Purpose: To report long-term outcomes in terms of health-related quality of life (HRQoL) and survival of a dose-escalating radiotherapy protocol and to validate a new disease-specific HRQoL instrument.
Patients and methods: 189 consecutive men with prostate cancer were analyzed; 127 patients had T1-2 (1% T1, 66% T2) and 62 patients (33%) T3 tumors. The pelvic lymphatics were treated to a dose of 50 Gy by external-beam irradiation. The prostate dose was limited to 40 Gy using compensators. The prostate was treated to the total nominal dose of 70 Gy using high-dose-rate (HDR) brachytherapy. The fraction dose was 15 Gy in the McNeal zone (planning target volume [PTV] 1), while 8-9 Gy were applied in the entire prostate (PTV 2).
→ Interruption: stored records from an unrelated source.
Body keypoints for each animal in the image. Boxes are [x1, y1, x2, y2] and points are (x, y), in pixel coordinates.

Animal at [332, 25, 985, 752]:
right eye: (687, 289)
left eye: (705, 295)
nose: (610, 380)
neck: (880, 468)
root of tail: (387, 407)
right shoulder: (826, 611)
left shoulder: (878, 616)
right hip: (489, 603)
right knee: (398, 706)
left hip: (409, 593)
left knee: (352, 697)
The HRQoL of the 145 long-term survivors was assessed using the EORTC QLQ-C30 and a new prostate-specific instrument (PSM-G 1.0). The reliability of the instruments used and HRQoL scale scores were calculated. Uni-/multivariate analyses of variance were performed.
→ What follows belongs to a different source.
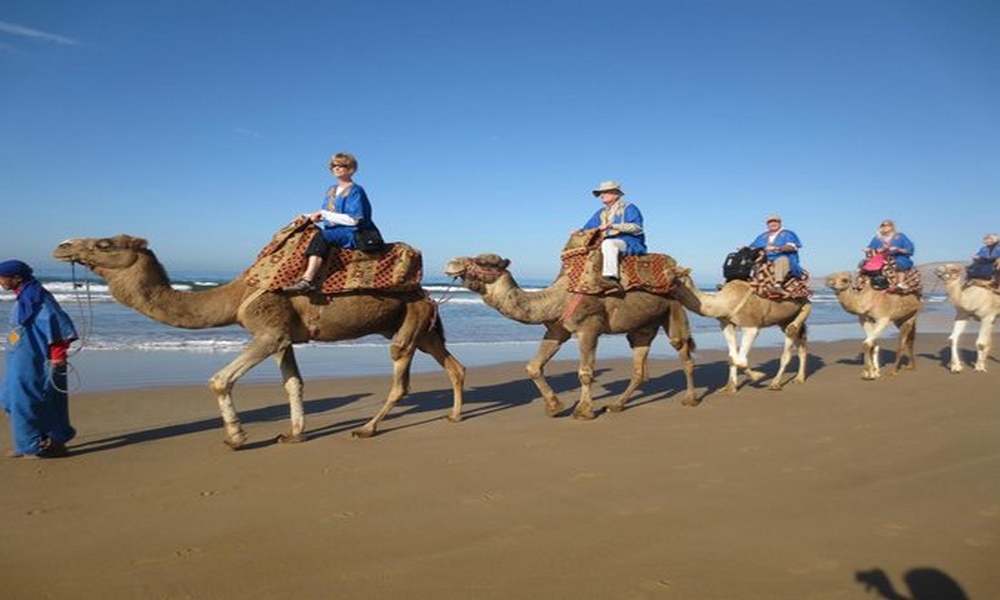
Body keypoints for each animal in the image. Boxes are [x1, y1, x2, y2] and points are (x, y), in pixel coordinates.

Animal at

Results: At a mean follow-up of 6.5 years 86.3% of the patients were disease-free, and 78% were biochemically controlled. The mean Cronbach's alpha-values were 0.81 for the QLQ-C30, and 0.74 for the prostate-specific module. Univariate analyses of variance by T-stage, grading, prostata-specific antigen (PSA) status after therapy and adjuvant androgen suppression (AS) revealed that PSA elevation after irradiation and AS were associated with significantly diminished HRQoL. In multivariate analyses AS significantly lowered the HRQoL without survival benefit.
Conclusion: The described radiotherapy regimen represents a curative and well-tolerated treatment for localized prostate cancer. The HRQoL assessment with both instruments used was reliable. Adjuvant AS and PSA elevation were associated with diminished HRQoL.